Bryon Russell took it as a compliment that Michael Jordan called him out during his Hall of Fame acceptance speech, and Russell responded on Tuesday with a direct challenge.
"Mike, if you want this, come get it," Russell said on the "Waddle & Silvy" show on ESPN 1000. "I'm out here in Calabasas (Calif.). You have the private jet, come on and fly out here.
"The second game can take place in Chicago. I'll fly out there. Let's make a nice, little challenge, have some fun with it and entertain once again."
During Jordan's speech on Friday, he said Russell told him in 1994 that he wanted to guard Jordan. During the 1998 NBA Finals, when Jordan's Chicago Bulls faced Russell's Utah Jazz, Jordan reminded Russell of his wish and said it was about to be realized.

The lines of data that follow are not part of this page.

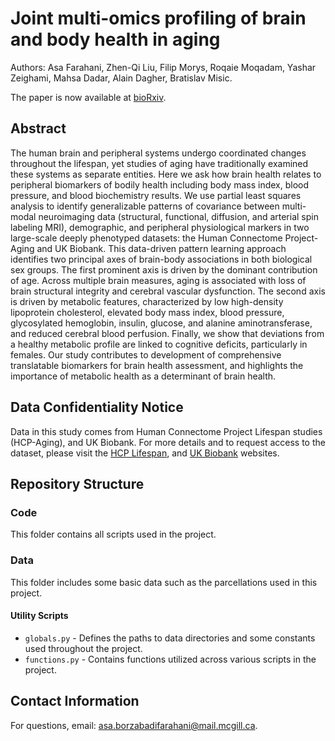 # Joint multi-omics profiling of brain and body health in aging

Authors: Asa Farahani, Zhen-Qi Liu, Filip Morys, Roqaie Moqadam, Yashar Zeighami, Mahsa Dadar, Alain Dagher, Bratislav Misic.

The paper is now available at [bioRxiv](https://www.biorxiv.org/).

## Abstract
The human brain and peripheral systems undergo coordinated changes throughout the lifespan, yet studies of aging have traditionally examined these systems as separate entities. Here we ask how brain health relates to peripheral biomarkers of bodily health including body mass index, blood pressure, and blood biochemistry results. We use partial least squares analysis to identify generalizable patterns of covariance between multi-modal neuroimaging data (structural, functional, diffusion, and arterial spin labeling MRI), demographic, and peripheral physiological markers in two large-scale deeply phenotyped datasets: the Human Connectome Project-Aging and UK Biobank. This data-driven pattern learning approach identifies two principal axes of brain-body associations in both biological sex groups. The first prominent axis is driven by the dominant contribution of age. Across multiple brain measures, aging is associated with loss of brain structural integrity and cerebral vascular dysfunction. The second axis is driven by metabolic features, characterized by low high-density lipoprotein cholesterol, elevated body mass index, blood pressure, glycosylated hemoglobin, insulin, glucose, and alanine aminotransferase, and reduced cerebral blood perfusion. Finally, we show that deviations from a healthy metabolic profile are linked to cognitive deficits, particularly in females. Our study contributes to development of comprehensive translatable biomarkers for brain health assessment, and highlights the importance of metabolic health as a determinant of brain health.

## Data Confidentiality Notice
Data in this study comes from Human Connectome Project Lifespan studies (HCP-Aging), and UK Biobank. For more details and to request access to the dataset, please visit the [HCP Lifespan](https://www.humanconnectome.org/lifespan-studies), and [UK Biobank](https://www.ukbiobank.ac.uk/) websites.

## Repository Structure
### Code
This folder contains all scripts used in the project.

### Data
This folder includes some basic data such as the parcellations used in this project.

#### Utility Scripts
- `globals.py` - Defines the paths to data directories and some constants used throughout the project.
- `functions.py` - Contains functions utilized across various scripts in the project.

## Contact Information
For questions, email: [asa.borzabadifarahani@mail.mcgill.ca](mailto:asa.borzabadifarahani@mail.mcgill.ca).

Russell was the defender Jordan shook before rising to take the clinching shot in Game 6.
"My response was after all this time I'm still on Mike's mind," Russell said. "I must have done something to leave a good impression, because he's still talking about me to this day, about giving me what I wanted.
"I challenged him [in 1994]. I got him out of retirement, and if I did, it was good for the game."
Russell said Jordan's recollection of the '94 challenge was correct.
"I think that's when he was doing baseball," Russell said. "I ran into him and was like, 'Hey man, why did you retire? I wanted to get a chance to stop you. Say I stopped the greatest.'
"He just smiled is all. Come '96, he said, 'Hey Russell, remember what you said to me?' I was like, 'Yeah.' He said, 'You're about to get your chance.' I got my chance. But when you break down every possession I was on him, I guarantee you I didn't get the bulk of all the points he had. I'm pretty sure I played better defense than anyone who played defense against him."
Russell, 39, said he's confident he could beat Jordan, 46.
"He likes challenges, so I'm challenging him once again," Russell said. "I'm always going to be forever tied to him, so why not give fans what they want again?"
And what would be at stake? "Put up our egos," Russell said. "Bragging rights."